The assessment will involve anyone who has dealings with your child writing a report on their view of their progress. This can be the pre-school teacher, a physiotherapist, a doctor and, most importantly yourself. Do read all the reports, and DO challenge them if you don’t think they accurately represent your child. You generally have only 15 days to receive, read and respond to each stage, so tempting as it is, don’t put it to the bottom of the admin pile with the gas bill!

The statement itself is split into six parts. The first gives general information about your child, ie their name, age and address. The second describes all of your child’s special educational needs as well as their strengths. It is here the reports from all those involved with your child sit. The third describes the special help the LEA thinks your child should get, what the long term aims are and how his or her progress will be recorded and monitored.  Read this carefully!
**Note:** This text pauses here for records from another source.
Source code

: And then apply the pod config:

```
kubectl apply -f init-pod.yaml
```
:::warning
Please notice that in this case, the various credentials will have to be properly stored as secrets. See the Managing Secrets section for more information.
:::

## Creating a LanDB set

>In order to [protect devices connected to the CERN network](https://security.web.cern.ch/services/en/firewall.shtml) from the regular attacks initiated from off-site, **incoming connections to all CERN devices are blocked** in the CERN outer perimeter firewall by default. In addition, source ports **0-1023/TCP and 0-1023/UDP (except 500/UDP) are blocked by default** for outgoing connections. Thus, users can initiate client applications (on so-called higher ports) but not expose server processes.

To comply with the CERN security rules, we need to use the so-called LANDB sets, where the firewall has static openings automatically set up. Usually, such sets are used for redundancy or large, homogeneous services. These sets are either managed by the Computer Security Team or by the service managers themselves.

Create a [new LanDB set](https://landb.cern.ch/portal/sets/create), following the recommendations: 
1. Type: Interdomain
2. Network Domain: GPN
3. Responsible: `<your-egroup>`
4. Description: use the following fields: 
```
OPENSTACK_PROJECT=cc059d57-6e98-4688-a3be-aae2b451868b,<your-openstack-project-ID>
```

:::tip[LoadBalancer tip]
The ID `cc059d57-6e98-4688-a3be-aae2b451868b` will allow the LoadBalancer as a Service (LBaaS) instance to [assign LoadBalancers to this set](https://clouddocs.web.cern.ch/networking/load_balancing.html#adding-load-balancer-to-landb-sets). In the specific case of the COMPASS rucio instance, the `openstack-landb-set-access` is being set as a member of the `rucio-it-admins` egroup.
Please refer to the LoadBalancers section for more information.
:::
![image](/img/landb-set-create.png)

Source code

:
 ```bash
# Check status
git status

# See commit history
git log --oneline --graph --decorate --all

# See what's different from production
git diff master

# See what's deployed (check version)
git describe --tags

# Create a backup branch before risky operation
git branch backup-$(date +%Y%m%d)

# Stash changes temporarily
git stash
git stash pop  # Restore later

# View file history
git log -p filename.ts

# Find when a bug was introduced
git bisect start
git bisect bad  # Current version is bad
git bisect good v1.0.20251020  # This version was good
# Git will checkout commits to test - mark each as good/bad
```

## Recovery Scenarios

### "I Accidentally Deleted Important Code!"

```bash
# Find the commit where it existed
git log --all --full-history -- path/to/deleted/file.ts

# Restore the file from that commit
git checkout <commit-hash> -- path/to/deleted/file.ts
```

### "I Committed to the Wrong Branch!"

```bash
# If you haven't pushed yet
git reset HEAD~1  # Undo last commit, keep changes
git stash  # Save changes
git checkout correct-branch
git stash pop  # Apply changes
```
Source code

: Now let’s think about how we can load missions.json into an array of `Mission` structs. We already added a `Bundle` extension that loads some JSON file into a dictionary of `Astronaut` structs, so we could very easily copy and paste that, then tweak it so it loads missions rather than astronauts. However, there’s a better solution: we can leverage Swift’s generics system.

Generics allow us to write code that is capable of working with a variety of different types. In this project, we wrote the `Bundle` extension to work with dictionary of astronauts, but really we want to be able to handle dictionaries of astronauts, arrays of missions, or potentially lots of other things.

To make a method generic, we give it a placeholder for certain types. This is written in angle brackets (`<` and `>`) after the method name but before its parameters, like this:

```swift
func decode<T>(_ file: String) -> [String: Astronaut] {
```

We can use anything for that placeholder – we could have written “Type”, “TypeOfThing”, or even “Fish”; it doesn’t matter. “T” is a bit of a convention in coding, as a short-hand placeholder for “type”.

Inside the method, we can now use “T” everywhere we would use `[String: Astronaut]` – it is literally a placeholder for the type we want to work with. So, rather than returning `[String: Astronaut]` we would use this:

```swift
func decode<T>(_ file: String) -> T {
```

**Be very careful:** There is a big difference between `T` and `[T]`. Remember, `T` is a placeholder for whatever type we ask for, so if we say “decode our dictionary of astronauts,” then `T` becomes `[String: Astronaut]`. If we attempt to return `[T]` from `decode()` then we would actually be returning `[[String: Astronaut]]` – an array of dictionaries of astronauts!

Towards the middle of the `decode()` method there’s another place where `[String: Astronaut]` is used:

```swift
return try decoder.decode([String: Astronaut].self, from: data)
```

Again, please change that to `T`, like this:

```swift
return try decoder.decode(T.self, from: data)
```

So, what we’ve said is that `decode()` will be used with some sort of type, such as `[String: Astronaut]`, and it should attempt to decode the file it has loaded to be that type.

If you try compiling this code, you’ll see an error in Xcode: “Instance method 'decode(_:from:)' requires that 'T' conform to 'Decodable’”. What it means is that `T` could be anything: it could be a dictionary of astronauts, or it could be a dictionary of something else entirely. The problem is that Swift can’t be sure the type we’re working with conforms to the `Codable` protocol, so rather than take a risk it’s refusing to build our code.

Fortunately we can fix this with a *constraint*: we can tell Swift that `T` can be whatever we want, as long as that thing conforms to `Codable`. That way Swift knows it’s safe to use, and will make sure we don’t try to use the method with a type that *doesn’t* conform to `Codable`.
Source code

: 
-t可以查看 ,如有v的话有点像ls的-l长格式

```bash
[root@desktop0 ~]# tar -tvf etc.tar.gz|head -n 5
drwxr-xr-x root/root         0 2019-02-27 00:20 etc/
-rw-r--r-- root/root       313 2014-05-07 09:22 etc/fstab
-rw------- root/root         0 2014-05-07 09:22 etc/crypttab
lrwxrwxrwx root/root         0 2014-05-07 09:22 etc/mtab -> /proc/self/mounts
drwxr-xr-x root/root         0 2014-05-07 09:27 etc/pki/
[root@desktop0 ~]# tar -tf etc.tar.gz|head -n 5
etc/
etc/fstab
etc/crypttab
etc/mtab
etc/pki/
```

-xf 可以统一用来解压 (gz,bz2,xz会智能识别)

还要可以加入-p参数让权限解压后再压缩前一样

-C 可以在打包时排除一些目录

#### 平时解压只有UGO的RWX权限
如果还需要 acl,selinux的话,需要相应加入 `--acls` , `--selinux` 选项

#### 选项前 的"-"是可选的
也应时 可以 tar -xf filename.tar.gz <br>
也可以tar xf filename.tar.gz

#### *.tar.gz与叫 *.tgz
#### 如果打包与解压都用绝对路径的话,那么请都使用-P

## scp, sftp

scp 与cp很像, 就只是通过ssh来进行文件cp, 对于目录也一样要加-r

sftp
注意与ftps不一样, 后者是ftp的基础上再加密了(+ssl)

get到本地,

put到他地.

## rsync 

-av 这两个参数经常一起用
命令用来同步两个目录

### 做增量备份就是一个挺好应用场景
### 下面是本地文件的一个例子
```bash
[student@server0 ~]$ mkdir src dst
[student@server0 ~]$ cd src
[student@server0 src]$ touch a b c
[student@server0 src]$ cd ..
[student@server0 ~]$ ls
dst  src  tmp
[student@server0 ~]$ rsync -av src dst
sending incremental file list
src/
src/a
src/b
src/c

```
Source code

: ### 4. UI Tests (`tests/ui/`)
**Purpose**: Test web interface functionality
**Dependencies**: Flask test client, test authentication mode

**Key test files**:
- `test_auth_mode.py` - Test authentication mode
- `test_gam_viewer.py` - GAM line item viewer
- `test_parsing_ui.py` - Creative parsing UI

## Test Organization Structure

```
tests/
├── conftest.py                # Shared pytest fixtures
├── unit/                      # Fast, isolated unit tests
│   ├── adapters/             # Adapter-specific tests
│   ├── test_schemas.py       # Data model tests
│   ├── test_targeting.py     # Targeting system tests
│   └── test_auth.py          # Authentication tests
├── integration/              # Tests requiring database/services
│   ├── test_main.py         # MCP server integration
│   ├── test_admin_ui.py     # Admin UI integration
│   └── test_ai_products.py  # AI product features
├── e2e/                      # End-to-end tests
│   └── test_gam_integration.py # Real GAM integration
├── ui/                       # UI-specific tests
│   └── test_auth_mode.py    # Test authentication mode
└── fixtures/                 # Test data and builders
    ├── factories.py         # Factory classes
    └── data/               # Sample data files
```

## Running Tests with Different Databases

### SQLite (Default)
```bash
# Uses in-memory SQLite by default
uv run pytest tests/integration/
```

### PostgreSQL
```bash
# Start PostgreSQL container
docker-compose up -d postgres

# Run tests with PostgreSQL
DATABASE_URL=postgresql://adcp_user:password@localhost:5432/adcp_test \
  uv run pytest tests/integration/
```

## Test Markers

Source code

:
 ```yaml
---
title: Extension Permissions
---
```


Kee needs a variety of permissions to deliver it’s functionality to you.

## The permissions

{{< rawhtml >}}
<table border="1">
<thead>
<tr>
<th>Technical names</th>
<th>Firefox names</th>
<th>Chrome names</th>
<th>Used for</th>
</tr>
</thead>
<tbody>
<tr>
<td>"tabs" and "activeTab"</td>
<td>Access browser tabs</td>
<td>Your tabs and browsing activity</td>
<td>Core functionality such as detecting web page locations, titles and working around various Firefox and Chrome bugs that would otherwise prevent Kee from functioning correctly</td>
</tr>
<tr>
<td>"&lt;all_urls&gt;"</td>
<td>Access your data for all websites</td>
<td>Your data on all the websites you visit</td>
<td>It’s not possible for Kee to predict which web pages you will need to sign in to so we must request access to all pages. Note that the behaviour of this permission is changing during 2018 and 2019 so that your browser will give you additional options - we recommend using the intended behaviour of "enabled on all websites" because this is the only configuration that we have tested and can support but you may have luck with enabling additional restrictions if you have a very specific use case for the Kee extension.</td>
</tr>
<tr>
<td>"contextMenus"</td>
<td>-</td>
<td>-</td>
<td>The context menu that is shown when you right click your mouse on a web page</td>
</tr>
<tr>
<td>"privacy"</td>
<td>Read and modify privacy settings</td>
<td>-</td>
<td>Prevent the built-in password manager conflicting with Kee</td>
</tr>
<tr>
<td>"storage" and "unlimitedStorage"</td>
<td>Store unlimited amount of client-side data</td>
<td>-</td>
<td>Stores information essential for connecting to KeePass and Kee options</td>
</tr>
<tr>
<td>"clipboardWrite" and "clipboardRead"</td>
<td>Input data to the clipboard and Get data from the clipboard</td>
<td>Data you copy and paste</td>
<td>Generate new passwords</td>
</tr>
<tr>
We all know that county councils don’t have unlimited resources and perhaps I’m being a cynic, but they do need to keep one hand on the purse strings, and may well miss out something you perhaps think is vital. We must be realistic as parents but we must also push. The fourth part tells you which school your child will go to in order to get the help they receive. Remember, although it is not always spelled out clearly, you do have a right to express a preference. Part five includes any “non-educational needs”. This has been a tricky section for us. Our son requires a good deal of physio and occupational therapy as part of his school week and in the county we applied in, there seemed to be a bit of a tussle over whether the health authority or the council would fund this. The statement included the absolute bare minimum, we believe, because it had an eye on its balance sheet but we refused to endorse the statement on the advice of others, and it is being rewritten. Do not be afraid to return the statement. We felt there was a certain amount of pressure on us to accept it in order that the council could meet its required deadlines but they failed to take into account that I’m the nicest person in the world until it comes to the welfare of my boys! Part six outlines any help provided by other agencies such as health and social services in order to meet the “non-educational needs”.


It’s not a particularly stimulating or interesting process and it can be hard to hear things about your child that other people see and you, through your Mummy’s glasses, may not have noticed, but it is so important. You shouldn’t have to, but you end up acting as the go-between. You need to make sure everyone is meeting their deadlines for reports and are talking to each other. I believe this shouldn’t be the Mummy’s or Daddy’s job, but effectively it is, so be prepared for it. I’ve had to call some people with other people’s phone numbers and ask them to ring each other rather than keep calling me – infuriating but essential to keep everything moving. When you, your pre-school or the school asks the LEA to carry out an assessment the authority has six weeks to decide whether to do so. Mark this in your calendar and keep on top of it.  The whole thing should take around 26 weeks to complete – not the 18 months we are now up to!

A statement is a legal document and it is important to get it right for your child, but also for you. If you move house, you take it with you to a new school and a new education authority and it is the only point of reference they have. When the final statement is written, make sure it is right and make any comments you have on the form provided, within the time frames. If after everything is final, you still have issues and your named officer has not resolved them to your satisfaction, you have the right of appeal to the Special Educational Needs and Disability Tribunal (details in the factbox). Above all, keep smiling. I’m not being flippant. I’ve lost control a couple of times on the telephone to a “call centre operative” who has no clue about me, my child or the process, so I’m hardly one to be dishing out advice.

But think of me exploding when you’re along this road and smile. Seeing your child happy in the right school, learning and achieving makes all of it worth it. Believe me.